How does it sound now?


----------



## 1989SentraOK (Jan 29, 2004)

Where'd y'all buy these glasspacks at?


----------



## Gsolo (Sep 11, 2003)

1989SentraOK said:


> Where'd y'all buy these glasspacks at?


you can get glasspacks anywhere. Get a cherrybomb at CSK. I got my little Thrush at SummitRacing. 

If you go through summit you get free stickers :thumbup: can we say 15more hp at the wheels :cheers: <--J/k


----------



## 1989SentraOK (Jan 29, 2004)

Haha well I didn't know if they have to be specially made for the car or just any glasspack...my friend's brother has one on his Ford Ranger, it passes and you're not looking, and you're like "Where's the Honda?"


----------



## nickthegenius (May 29, 2002)

minute rice sentra said:


> How does it sound now?


It is much more mellow since I added the glasspack.

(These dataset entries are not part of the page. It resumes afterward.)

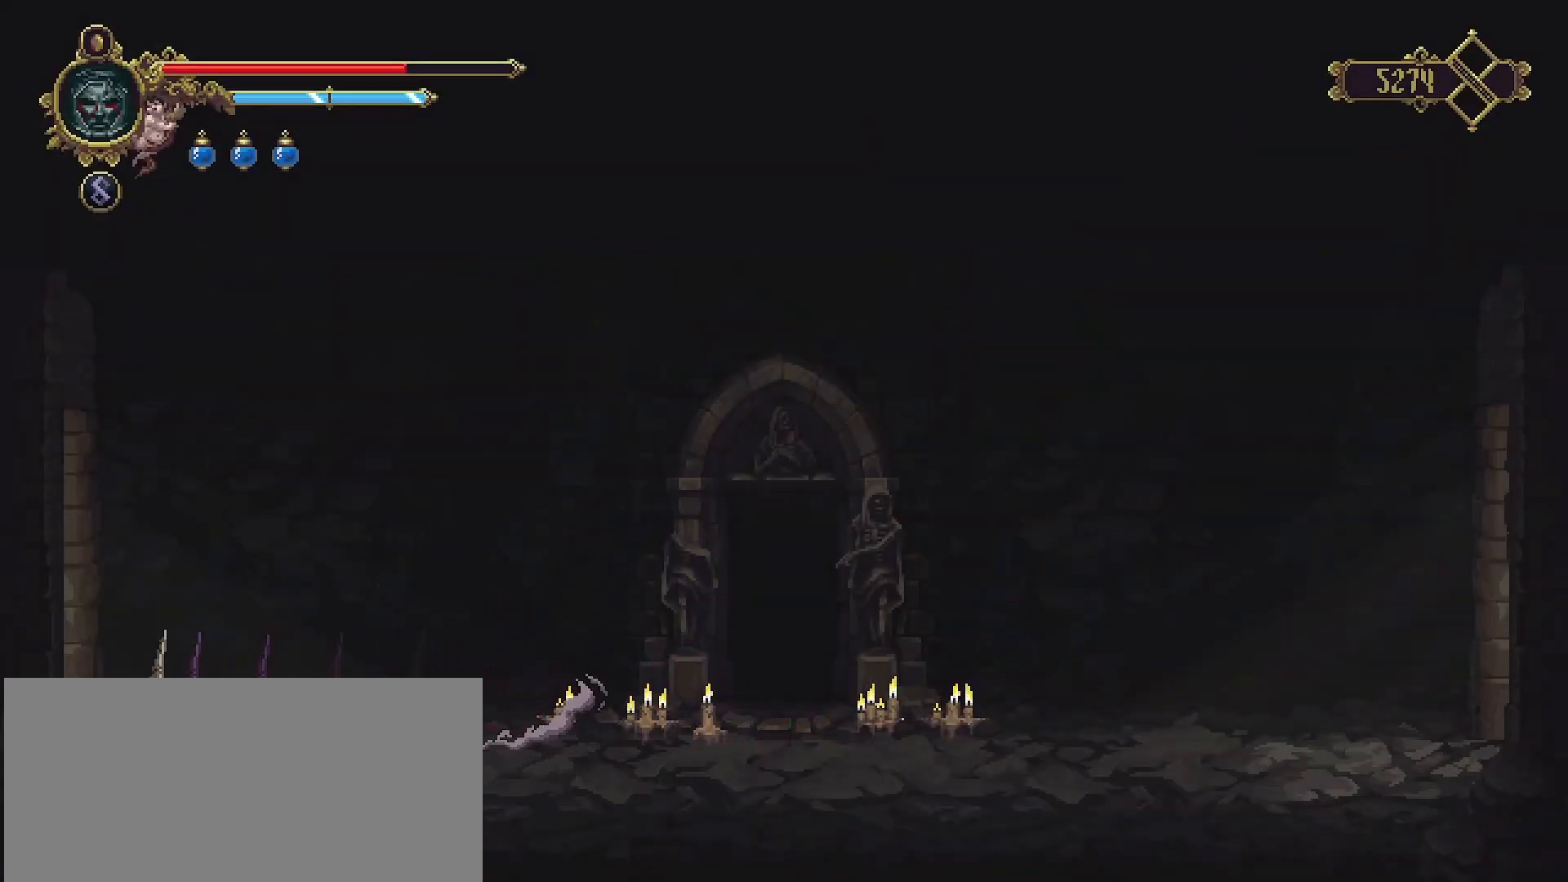
{"buttons": [], "left_stick": "left", "right_stick": "center", "events": []}
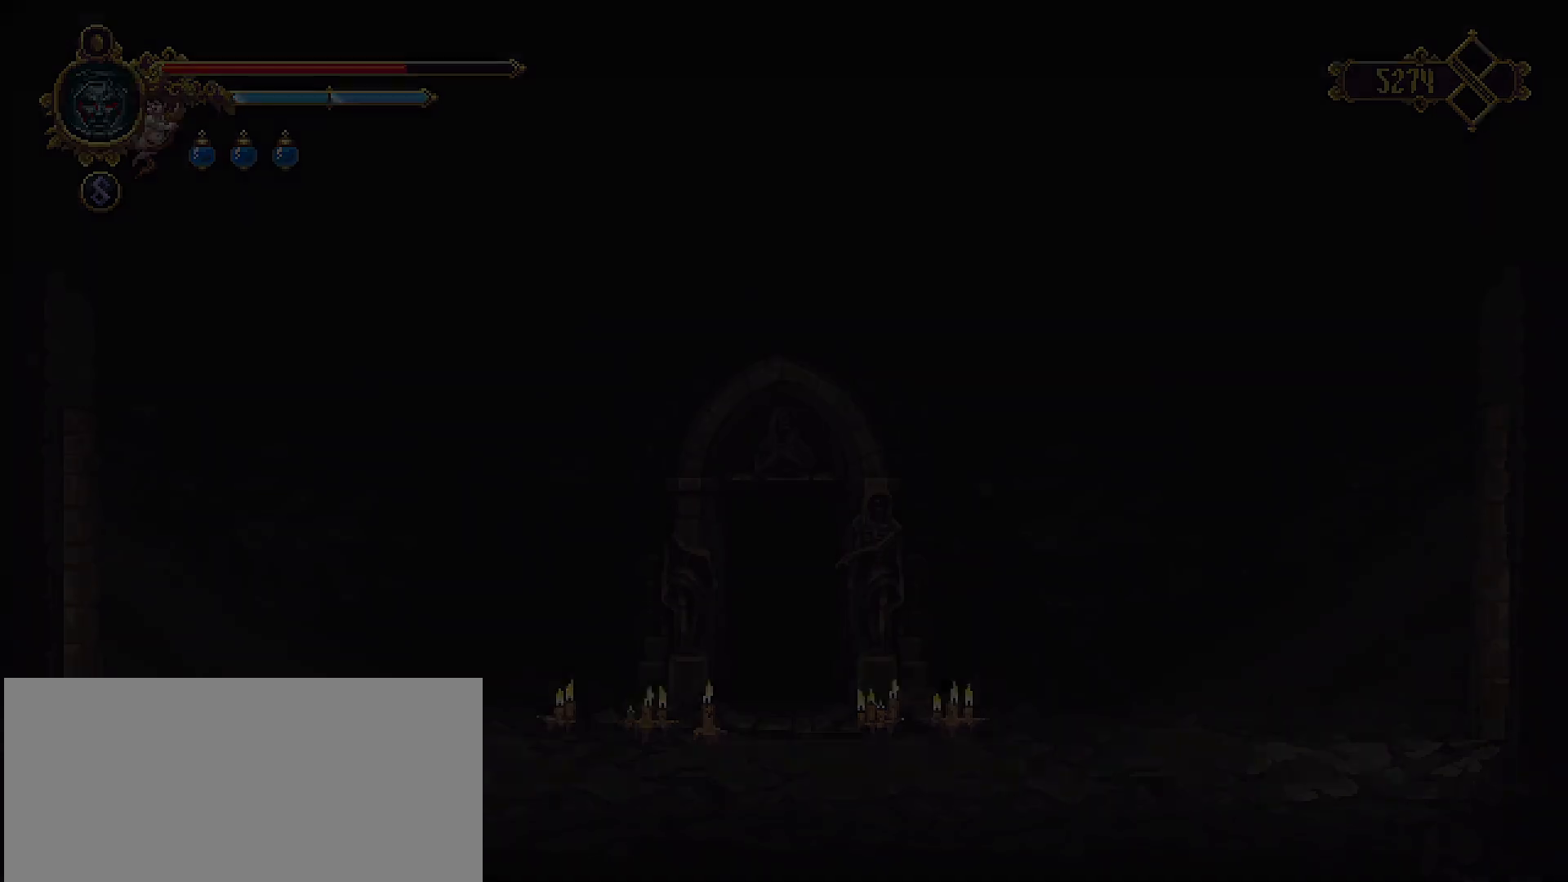
{"buttons": [], "left_stick": "left", "right_stick": "center", "events": []}
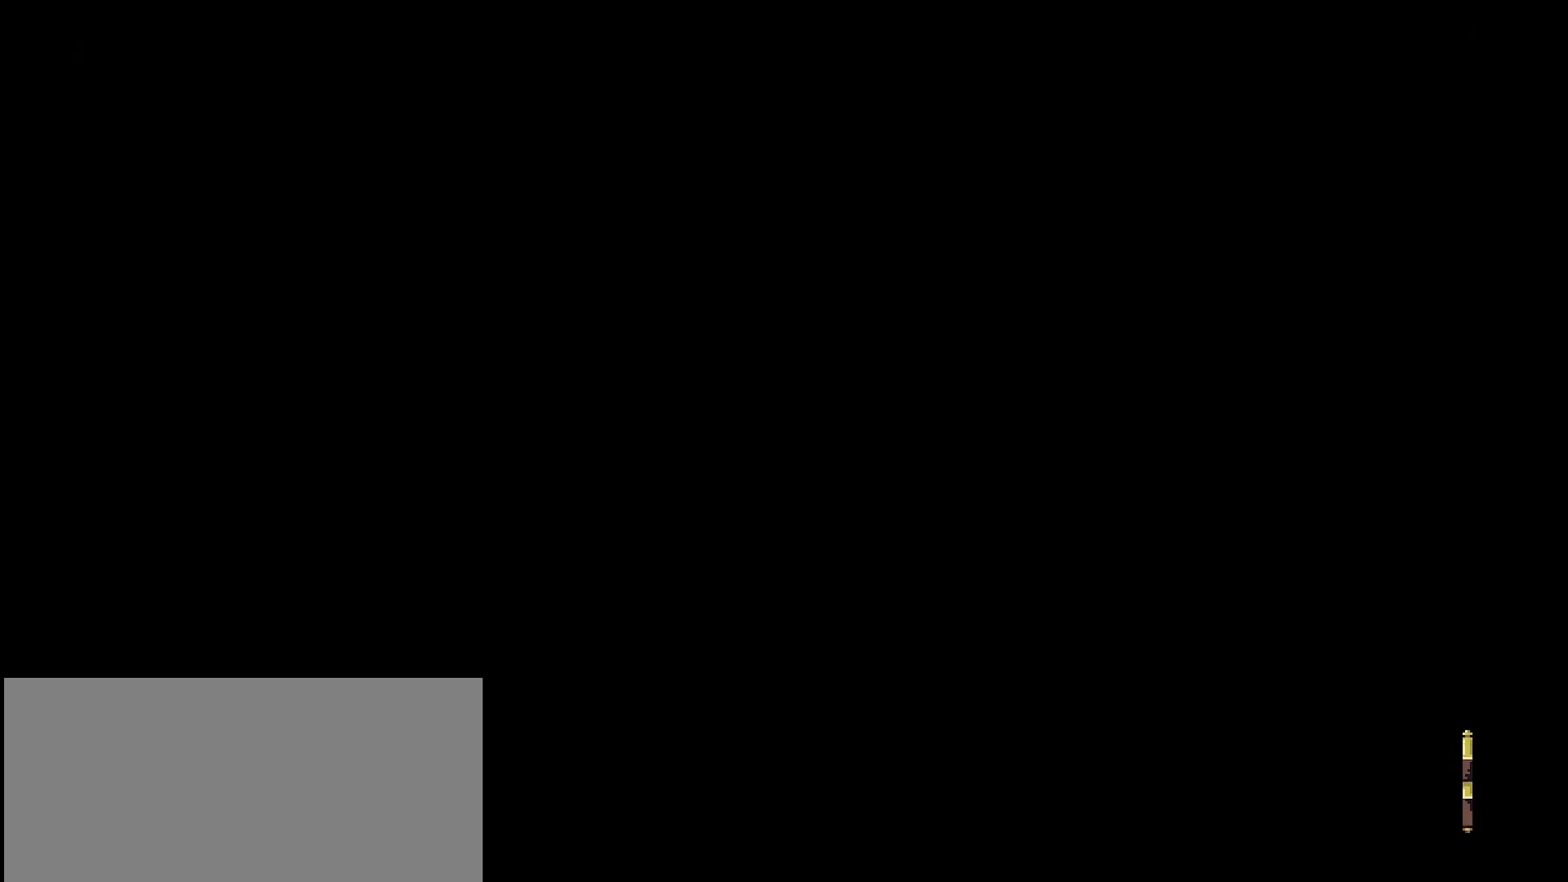
{"buttons": [], "left_stick": "left", "right_stick": "center", "events": []}
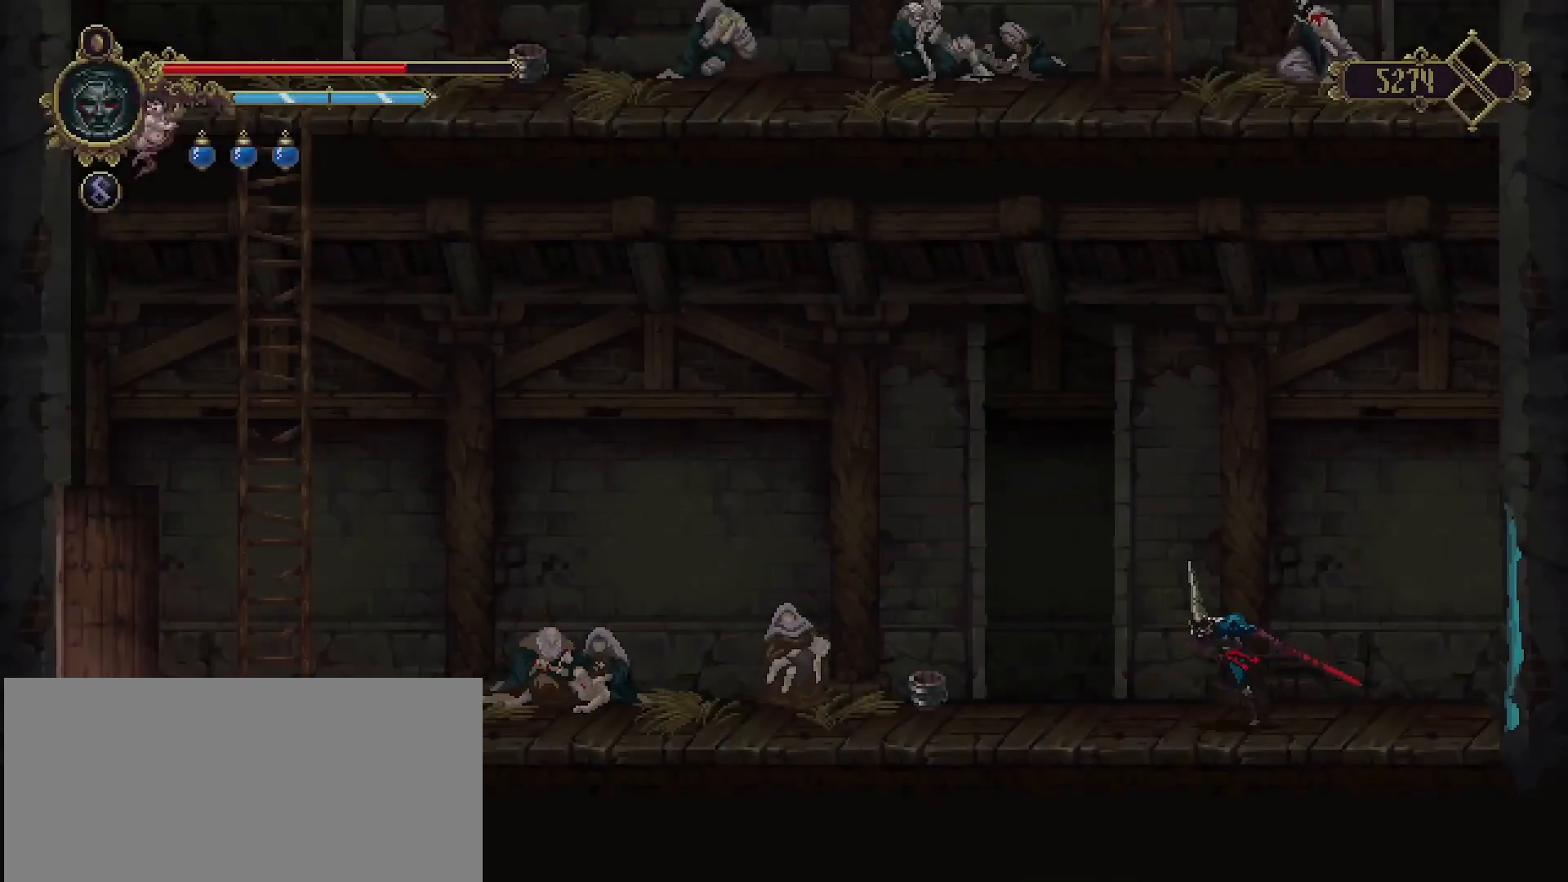
{"buttons": [], "left_stick": "left", "right_stick": "center", "events": []}
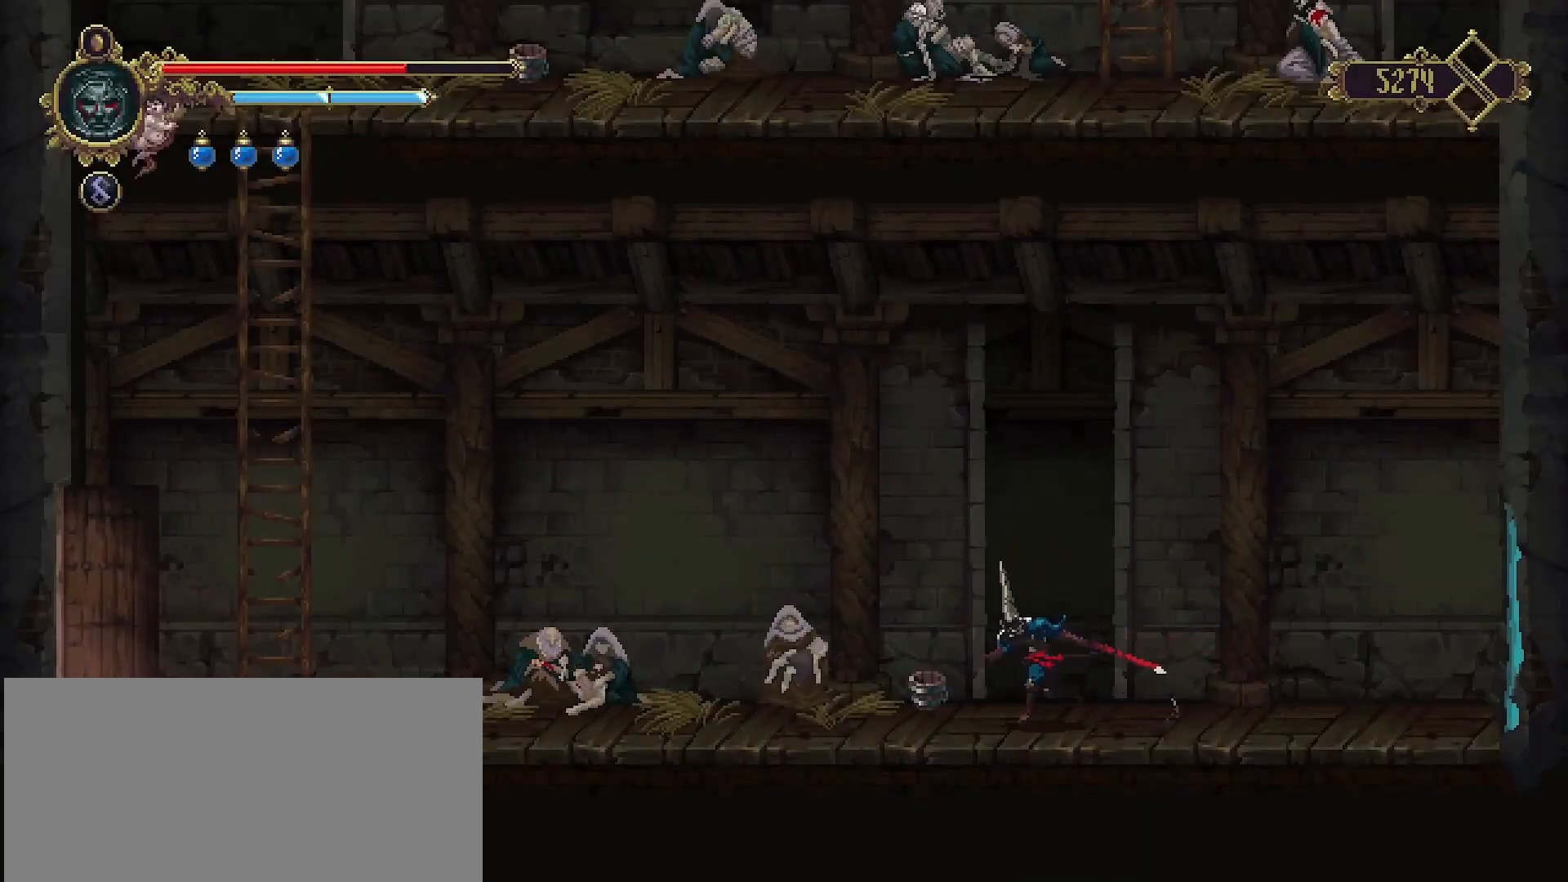
{"buttons": ["R2"], "left_stick": "left", "right_stick": "center", "events": [[300, "R2", "down"]]}
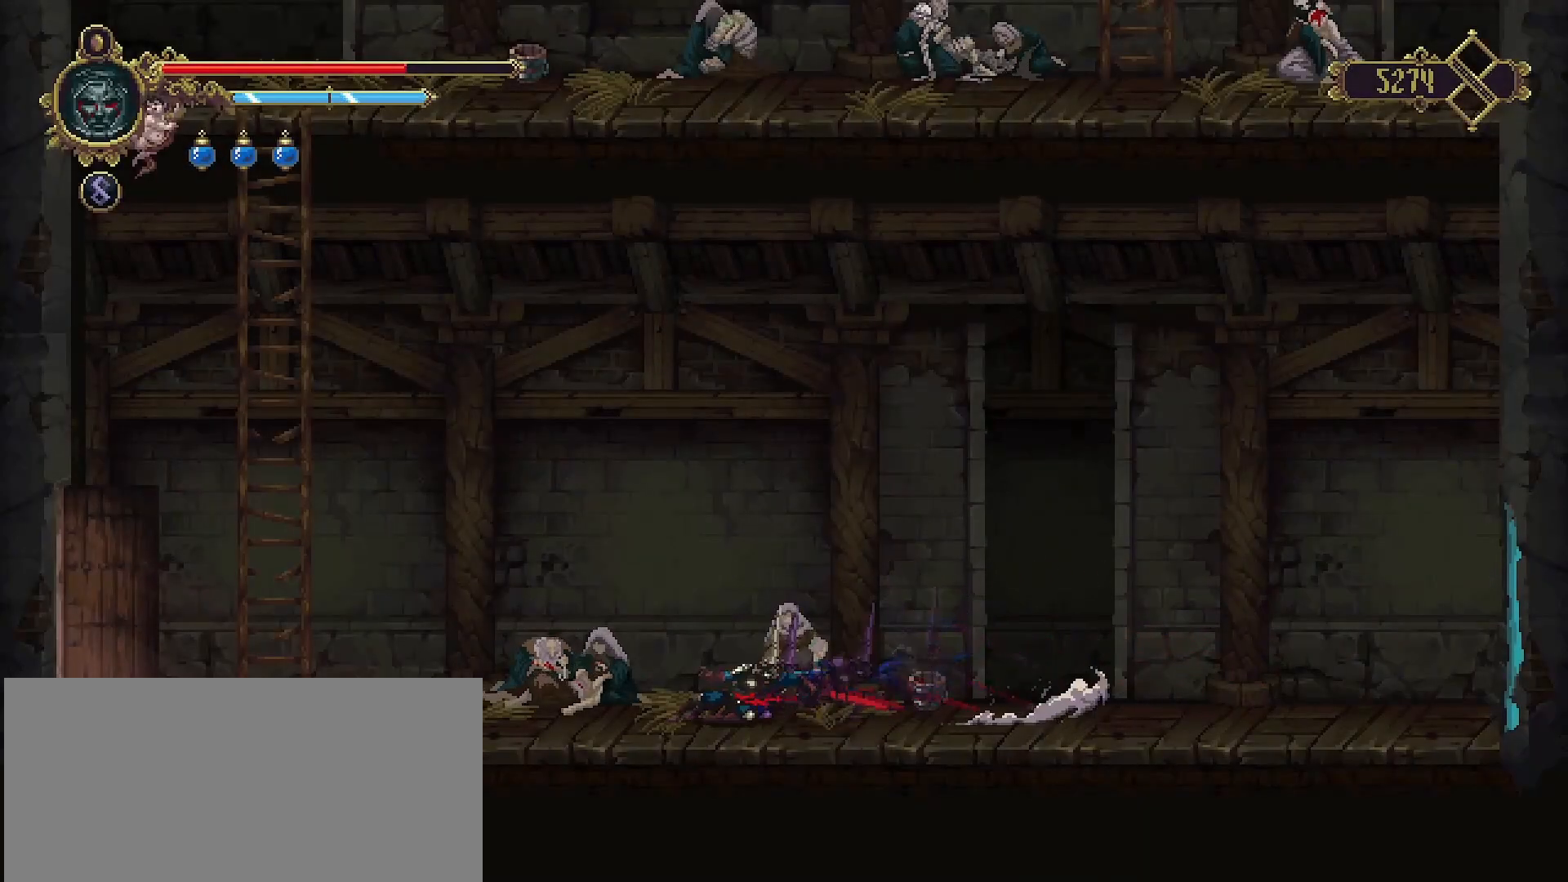
{"buttons": [], "left_stick": "up-left", "right_stick": "center", "events": [[133, "R2", "up"], [400, "left_stick", "up-left"]]}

Without it, it took about 15minutes on the interstate before you had a headache. Now it has a nice tone, but doesn't kill your ears. It probably wouldn't have been so bad, but there is absolutely no sound deadening in these cars.


----------



## Gsolo (Sep 11, 2003)

1989SentraOK said:


> Haha well I didn't know if they have to be specially made for the car or just any glasspack...my friend's brother has one on his Ford Ranger, it passes and you're not looking, and you're like "Where's the Honda?"


don't fall into believing that mufflers have to be made for your car. And yeah, I don't like the sound of glasspack rangers. My pulsar sounds good...would sound better with the muffler actually in the pipe instead of at the end. I think at sometime I'm going to record the sounds of my cars and post them on uhh..there is a website for it can't remember.


----------



## Gsolo (Sep 11, 2003)

click there--->This is what I was thinking of posting sounds on.


----------



## 1989SentraOK (Jan 29, 2004)

Post some! I wanna hear this! My car is annoying as hell right now.


----------



## Gsolo (Sep 11, 2003)

1989SentraOK said:


> Post some! I wanna hear this! My car is annoying as hell right now.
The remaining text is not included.